Data supplied:

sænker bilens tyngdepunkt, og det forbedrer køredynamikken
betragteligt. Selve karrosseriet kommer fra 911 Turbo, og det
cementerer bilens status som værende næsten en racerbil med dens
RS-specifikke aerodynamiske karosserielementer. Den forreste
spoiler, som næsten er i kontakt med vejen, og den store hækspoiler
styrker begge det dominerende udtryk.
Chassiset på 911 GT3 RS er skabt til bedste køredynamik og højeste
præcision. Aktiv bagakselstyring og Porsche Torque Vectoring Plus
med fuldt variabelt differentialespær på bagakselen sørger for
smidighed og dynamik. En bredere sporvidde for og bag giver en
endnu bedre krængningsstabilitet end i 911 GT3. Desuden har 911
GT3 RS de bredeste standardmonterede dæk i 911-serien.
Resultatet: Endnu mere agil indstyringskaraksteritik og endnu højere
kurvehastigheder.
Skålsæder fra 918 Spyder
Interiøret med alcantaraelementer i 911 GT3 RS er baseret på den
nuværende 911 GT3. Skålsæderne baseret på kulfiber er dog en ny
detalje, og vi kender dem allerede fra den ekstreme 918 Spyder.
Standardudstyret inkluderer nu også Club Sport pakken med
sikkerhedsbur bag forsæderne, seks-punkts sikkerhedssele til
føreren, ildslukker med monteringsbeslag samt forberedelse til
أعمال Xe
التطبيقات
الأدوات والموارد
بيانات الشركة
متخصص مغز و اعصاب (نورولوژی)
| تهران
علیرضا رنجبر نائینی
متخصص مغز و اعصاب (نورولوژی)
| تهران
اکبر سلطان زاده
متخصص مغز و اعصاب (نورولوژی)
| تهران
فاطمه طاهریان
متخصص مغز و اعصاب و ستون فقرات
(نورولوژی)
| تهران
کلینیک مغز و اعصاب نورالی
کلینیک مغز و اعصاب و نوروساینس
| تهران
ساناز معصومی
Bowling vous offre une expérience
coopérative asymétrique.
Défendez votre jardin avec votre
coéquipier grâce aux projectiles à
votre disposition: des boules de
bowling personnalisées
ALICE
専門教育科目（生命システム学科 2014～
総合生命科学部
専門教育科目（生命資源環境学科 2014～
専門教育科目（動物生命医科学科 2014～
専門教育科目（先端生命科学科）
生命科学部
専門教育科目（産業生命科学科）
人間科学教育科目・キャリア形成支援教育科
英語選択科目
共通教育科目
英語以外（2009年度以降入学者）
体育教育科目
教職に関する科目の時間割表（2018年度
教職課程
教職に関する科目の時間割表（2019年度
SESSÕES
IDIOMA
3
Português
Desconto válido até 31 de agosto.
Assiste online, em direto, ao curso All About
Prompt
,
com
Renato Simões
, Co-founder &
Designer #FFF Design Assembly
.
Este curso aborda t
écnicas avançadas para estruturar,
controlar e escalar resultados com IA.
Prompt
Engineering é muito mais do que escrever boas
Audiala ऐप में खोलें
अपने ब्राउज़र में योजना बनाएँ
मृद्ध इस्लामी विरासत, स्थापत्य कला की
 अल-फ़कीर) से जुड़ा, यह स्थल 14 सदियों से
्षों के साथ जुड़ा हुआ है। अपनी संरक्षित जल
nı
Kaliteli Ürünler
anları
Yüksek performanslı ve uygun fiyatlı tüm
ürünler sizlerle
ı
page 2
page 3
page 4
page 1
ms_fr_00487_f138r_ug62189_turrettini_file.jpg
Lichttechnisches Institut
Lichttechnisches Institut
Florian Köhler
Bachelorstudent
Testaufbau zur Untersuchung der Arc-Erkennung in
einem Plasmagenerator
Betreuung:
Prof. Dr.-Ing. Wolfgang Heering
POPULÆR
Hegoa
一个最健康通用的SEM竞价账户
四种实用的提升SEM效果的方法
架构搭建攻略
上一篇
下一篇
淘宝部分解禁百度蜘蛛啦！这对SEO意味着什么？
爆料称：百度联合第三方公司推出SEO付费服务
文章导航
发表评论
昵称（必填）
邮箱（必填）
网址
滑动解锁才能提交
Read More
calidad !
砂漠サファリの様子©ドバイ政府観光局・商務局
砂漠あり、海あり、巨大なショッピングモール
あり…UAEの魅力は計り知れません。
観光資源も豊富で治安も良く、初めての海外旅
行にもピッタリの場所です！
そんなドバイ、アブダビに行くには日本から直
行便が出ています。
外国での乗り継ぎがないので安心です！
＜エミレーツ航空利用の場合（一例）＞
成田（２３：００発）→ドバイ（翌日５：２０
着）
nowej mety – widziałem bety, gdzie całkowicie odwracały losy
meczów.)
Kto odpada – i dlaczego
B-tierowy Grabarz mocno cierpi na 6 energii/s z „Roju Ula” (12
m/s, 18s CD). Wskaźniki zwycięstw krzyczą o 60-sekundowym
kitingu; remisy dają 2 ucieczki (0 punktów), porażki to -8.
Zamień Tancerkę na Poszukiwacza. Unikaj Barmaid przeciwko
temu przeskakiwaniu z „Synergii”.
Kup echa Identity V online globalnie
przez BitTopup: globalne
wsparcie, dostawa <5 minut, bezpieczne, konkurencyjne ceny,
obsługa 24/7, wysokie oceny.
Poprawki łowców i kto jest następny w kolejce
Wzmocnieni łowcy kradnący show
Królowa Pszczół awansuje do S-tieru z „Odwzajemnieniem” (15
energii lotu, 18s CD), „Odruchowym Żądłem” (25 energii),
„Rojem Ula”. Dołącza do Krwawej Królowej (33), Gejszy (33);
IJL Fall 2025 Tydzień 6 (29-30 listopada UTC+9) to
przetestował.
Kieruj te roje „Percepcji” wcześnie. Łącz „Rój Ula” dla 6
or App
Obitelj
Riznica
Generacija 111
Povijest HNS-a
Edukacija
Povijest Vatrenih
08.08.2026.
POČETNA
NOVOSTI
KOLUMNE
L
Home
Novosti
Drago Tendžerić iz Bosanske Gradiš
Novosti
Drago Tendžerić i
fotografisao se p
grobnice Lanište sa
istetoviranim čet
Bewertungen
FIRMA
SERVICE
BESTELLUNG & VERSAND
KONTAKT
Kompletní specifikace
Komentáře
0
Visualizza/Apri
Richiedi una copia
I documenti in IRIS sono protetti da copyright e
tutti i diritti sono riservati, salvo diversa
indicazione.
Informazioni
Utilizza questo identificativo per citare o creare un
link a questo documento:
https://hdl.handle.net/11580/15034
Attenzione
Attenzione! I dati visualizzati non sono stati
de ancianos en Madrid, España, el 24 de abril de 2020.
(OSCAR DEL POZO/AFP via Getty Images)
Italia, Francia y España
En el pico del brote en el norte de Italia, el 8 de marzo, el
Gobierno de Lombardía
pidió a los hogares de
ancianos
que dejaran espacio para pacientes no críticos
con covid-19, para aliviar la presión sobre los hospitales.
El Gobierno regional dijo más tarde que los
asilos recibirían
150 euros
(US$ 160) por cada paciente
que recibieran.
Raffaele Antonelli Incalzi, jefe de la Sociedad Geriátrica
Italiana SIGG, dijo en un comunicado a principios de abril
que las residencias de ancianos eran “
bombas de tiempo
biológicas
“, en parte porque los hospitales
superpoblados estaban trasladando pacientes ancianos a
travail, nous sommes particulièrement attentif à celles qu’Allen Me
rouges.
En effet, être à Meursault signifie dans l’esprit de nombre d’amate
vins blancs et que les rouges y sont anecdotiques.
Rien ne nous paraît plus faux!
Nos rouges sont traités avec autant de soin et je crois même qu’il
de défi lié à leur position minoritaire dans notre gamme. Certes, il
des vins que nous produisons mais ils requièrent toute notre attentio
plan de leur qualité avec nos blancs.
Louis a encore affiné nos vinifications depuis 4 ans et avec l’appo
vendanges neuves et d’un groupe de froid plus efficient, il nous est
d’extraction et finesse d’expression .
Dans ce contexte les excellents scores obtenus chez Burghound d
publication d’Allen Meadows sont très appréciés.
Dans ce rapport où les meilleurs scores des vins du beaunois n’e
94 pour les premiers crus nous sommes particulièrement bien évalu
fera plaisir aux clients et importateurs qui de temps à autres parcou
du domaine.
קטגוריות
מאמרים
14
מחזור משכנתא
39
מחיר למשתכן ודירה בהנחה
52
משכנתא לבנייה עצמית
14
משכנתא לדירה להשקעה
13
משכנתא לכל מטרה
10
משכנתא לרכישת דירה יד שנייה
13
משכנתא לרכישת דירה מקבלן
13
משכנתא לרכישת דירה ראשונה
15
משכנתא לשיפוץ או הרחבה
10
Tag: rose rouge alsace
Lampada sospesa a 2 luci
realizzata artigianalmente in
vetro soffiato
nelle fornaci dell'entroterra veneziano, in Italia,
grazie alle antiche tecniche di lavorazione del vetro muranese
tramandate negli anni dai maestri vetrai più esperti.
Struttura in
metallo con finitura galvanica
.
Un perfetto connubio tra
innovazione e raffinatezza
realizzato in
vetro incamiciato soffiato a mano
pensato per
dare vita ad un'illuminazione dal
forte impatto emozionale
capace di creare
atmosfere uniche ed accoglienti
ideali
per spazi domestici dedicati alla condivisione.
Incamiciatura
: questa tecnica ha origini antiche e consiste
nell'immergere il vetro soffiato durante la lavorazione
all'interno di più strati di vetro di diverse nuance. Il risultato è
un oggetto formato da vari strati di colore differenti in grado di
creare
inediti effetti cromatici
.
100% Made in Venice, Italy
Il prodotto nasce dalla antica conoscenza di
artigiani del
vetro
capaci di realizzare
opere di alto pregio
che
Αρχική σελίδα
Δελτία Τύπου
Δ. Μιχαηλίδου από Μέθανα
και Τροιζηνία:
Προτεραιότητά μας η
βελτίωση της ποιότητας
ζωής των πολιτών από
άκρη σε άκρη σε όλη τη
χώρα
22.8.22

Try it: Take the stretch of lines above from the one containing "Standardudstyret inkluderer nu" through the one containing "Défendez votre jardin avec votre" and repeat it exactly, adding no other line.

Output of the exercise:
Standardudstyret inkluderer nu også Club Sport pakken med
sikkerhedsbur bag forsæderne, seks-punkts sikkerhedssele til
føreren, ildslukker med monteringsbeslag samt forberedelse til
أعمال Xe
التطبيقات
الأدوات والموارد
بيانات الشركة
متخصص مغز و اعصاب (نورولوژی)
| تهران
علیرضا رنجبر نائینی
متخصص مغز و اعصاب (نورولوژی)
| تهران
اکبر سلطان زاده
متخصص مغز و اعصاب (نورولوژی)
| تهران
فاطمه طاهریان
متخصص مغز و اعصاب و ستون فقرات
(نورولوژی)
| تهران
کلینیک مغز و اعصاب نورالی
کلینیک مغز و اعصاب و نوروساینس
| تهران
ساناز معصومی
Bowling vous offre une expérience
coopérative asymétrique.
Défendez votre jardin avec votre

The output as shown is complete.